23rd August 2024
As time proceeds it bears its sallow heart.
The forest floor reveals all its decay
as the clock practices its deadly art,
and turns to dust the memory of sunny day.
But oh! How beautiful the minutes be
that fill our every sense with sheer delight
and stir up inner time – that roaring sea –
of pungent scents; music; warm touch at night.
The hours swell because they pass away.
The bodies and voices that shaped us die.
They were never ours, but a short play
beheld once, then held in imagined sky.
If I look upon you now and start to weep,
it’s ‘cause I’ve learned you are not mine to keep.
24th August 2024
Finding out about her terminal illness on the subway platform, his world seemed to stop. The trains had literally stopped, because someone somewhere else was struck by a train. His eyes looked at the sign on the stuck train – number 8246. He remembers being a member of the thespian troupe – 88241.

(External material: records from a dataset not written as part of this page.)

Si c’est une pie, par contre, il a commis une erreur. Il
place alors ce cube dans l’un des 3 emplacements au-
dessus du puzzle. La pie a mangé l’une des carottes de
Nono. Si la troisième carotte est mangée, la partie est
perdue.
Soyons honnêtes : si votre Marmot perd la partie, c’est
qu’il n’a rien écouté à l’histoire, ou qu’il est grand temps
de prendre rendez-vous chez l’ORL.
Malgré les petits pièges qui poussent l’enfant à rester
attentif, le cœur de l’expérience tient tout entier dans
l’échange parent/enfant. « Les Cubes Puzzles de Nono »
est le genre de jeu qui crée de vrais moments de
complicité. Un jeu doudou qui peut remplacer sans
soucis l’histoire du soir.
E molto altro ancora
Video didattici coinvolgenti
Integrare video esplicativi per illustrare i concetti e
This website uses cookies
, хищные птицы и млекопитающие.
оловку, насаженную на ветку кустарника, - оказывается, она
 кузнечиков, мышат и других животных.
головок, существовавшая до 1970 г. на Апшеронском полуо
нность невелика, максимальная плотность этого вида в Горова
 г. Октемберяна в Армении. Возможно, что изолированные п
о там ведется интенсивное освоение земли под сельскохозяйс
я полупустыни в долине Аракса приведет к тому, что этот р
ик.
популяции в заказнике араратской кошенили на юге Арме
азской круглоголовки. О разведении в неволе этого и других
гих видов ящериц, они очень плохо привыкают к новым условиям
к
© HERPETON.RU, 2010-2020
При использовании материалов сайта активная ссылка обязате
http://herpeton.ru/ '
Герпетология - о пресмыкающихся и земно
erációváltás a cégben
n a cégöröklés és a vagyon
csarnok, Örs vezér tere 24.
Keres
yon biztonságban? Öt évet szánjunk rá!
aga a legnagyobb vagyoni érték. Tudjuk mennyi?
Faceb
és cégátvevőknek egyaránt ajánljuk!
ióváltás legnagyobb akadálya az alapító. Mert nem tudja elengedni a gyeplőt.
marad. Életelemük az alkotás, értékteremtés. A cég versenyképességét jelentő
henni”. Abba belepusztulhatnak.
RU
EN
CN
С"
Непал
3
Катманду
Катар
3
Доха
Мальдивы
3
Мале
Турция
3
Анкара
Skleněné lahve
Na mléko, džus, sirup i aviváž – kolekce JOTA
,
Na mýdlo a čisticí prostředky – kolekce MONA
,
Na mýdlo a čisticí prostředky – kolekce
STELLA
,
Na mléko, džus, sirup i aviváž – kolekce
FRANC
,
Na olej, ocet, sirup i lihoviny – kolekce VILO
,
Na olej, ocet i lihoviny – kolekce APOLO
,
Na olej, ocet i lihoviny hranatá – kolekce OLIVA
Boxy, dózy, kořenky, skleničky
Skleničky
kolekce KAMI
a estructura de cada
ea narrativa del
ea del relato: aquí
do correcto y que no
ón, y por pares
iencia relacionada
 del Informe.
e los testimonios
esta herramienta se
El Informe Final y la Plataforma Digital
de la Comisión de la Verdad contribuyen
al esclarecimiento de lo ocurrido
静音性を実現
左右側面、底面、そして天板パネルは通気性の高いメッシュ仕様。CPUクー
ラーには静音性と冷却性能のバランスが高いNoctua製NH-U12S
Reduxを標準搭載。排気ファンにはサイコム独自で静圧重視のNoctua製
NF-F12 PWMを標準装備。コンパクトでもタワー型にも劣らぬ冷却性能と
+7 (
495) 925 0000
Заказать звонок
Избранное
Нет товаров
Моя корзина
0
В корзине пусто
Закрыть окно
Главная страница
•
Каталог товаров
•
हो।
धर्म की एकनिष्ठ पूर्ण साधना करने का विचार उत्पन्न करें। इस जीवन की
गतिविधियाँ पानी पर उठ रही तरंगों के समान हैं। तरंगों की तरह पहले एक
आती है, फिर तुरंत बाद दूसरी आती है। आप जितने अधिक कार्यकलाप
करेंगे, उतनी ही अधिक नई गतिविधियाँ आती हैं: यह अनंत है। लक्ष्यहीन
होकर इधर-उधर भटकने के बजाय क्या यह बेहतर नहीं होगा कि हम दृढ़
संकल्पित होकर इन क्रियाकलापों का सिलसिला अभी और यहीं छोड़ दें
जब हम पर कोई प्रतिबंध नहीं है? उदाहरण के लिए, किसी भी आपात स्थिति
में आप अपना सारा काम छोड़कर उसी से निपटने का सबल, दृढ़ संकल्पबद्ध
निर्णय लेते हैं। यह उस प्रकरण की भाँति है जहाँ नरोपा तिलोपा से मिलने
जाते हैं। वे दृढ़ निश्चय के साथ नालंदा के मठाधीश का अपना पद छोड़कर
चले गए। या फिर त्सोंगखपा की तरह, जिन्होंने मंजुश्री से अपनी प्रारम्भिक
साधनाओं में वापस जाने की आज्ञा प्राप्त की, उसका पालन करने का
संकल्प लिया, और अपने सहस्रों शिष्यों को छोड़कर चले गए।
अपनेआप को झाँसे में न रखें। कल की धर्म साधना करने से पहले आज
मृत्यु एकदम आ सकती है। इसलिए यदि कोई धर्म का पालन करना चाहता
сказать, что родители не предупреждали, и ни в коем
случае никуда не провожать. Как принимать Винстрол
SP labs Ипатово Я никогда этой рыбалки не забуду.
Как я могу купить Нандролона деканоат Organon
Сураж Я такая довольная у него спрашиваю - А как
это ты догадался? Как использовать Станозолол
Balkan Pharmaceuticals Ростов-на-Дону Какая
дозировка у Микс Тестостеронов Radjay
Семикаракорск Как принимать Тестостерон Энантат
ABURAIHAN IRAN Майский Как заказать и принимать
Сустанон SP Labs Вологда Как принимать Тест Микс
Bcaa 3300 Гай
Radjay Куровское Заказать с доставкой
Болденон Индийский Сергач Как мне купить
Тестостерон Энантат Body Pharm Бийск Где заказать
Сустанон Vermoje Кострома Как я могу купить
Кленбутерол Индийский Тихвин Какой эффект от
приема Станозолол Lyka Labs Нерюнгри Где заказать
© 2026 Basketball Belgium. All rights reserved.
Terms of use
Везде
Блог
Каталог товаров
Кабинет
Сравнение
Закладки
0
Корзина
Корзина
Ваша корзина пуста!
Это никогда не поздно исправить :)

It was her thespian troupe. She’s dying, and her thespians, scattered now like seeds across creation, are remembering her, and praying for her, and thinking about the impact she made on their lives. He misses her, and he fills up with regret at his not having called her more often.
He owes his thespian life to her. He owes his closest friendships to her. He owes his pantomimed movement, his awareness of invisible weight, to her.
Hearing the news – well, reading it, someone texted him, he doesn’t check socials enough to have seen it organically online – he thought immediately of the musical he did in her class, of BYE BYE BIRDIE and its opening number – “An English Teacher” – and he thinks about how he’s trying to balance his checkbook, and how that ugly balancing often takes the place of his real desire to be out there, breathing and being and making.
I think that’s how things are, with death. Proximity to death is a reminder to life. To live. To live, as Anne Lammott puts it in BIRD BY BIRD, with “big round hours,” taking in every moment.